>> Start Document text

One of the fundamental reason (other than the financial one) for such a split is that supporting all the community releases do not work in the long run. Some customers want 5+ years of support on a product line and it is simply impossible to support every single community release for 5 years.

There are two main strategies from here:
  • slow down the release cycle and freeze innovation to match the 5 years customers
  • leave the community projects release early, release often, innovate like crazy and fork them to do an Enterprise pace version
The first model is not viable: it can work great for proprietary software but is fatal for open source software.
In the second model, an enterprise version is created every n community versions. This is where the support, packaging, service and advanced QA is provided. Packaging and QA are the ice on the cake, the five year support is really the meat (assuming a meat cake with ice is good :) )

>> End Document text
>> Start Dataset entries

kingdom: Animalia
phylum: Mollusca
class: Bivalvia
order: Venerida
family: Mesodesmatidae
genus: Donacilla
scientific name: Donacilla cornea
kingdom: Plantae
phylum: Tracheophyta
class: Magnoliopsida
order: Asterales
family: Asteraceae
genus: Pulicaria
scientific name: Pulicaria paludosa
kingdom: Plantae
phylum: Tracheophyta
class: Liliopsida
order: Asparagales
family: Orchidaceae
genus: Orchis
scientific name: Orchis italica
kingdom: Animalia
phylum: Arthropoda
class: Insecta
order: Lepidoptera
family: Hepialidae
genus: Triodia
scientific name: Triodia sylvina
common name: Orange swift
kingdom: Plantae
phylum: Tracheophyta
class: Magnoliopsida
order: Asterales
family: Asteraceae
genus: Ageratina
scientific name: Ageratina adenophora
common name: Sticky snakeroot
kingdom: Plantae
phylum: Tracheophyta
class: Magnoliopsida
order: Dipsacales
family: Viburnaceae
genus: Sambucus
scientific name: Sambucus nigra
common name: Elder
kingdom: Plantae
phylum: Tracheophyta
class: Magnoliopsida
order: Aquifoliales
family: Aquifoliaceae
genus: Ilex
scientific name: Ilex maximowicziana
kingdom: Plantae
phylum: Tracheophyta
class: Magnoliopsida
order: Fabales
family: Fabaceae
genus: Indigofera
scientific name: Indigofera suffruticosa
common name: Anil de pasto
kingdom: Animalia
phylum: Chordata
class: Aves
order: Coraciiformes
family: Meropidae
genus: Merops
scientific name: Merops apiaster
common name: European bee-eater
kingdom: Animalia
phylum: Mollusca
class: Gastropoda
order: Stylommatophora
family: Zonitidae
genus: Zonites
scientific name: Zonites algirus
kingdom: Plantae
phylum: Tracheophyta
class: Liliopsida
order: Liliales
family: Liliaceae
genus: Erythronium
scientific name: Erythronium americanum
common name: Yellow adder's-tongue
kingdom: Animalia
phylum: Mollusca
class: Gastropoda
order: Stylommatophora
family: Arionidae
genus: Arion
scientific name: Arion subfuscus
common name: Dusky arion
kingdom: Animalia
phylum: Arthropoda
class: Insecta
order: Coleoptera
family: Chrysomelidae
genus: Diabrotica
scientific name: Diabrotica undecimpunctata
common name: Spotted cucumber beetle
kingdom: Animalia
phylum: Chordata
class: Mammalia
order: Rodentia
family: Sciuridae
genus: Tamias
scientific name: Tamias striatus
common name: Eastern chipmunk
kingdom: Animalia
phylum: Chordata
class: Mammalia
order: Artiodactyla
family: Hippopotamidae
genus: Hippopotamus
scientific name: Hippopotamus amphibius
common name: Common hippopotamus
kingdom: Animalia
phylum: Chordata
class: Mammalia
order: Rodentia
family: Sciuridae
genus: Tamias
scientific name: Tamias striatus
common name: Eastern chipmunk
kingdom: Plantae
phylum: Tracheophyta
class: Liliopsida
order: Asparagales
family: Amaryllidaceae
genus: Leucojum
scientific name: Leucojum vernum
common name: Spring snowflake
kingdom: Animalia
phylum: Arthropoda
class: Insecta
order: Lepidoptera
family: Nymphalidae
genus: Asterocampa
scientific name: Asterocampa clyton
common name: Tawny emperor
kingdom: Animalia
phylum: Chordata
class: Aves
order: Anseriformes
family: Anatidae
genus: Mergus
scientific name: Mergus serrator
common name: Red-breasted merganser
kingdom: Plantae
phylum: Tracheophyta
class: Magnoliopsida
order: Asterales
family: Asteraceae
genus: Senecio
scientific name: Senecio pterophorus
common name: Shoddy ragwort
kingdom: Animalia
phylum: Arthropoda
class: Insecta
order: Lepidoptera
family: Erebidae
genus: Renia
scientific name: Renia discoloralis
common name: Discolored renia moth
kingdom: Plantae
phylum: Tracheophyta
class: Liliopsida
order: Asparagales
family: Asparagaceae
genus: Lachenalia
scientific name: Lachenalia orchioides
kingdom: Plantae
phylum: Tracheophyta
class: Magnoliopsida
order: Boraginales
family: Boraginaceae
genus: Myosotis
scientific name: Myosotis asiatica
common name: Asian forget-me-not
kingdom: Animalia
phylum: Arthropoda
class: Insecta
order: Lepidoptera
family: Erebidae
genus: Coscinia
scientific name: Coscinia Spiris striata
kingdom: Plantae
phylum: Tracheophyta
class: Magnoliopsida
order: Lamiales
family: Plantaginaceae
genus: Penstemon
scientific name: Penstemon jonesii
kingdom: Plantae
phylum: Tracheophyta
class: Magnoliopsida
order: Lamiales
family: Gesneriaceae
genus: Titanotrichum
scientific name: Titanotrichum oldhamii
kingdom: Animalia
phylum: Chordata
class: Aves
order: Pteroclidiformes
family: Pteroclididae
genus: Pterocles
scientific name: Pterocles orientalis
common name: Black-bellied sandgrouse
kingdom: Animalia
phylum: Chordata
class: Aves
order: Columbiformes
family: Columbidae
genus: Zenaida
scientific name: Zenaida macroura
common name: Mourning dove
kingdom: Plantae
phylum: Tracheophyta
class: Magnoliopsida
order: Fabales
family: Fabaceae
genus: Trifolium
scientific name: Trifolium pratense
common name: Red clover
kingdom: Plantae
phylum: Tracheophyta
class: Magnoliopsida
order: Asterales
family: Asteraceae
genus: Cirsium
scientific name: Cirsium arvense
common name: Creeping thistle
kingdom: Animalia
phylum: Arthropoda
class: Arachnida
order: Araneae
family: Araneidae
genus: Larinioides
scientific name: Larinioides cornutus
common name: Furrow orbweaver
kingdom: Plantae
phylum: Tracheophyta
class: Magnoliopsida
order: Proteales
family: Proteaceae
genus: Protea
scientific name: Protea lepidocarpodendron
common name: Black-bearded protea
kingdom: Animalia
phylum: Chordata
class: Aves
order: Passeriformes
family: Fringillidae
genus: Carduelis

>> End Dataset entries

What is expected: In the passage about open source release strategies, what does the author describe as "really the meat"? Base your response solely on the passage about open source release strategies, not on the data.

Complete response: The five-year support.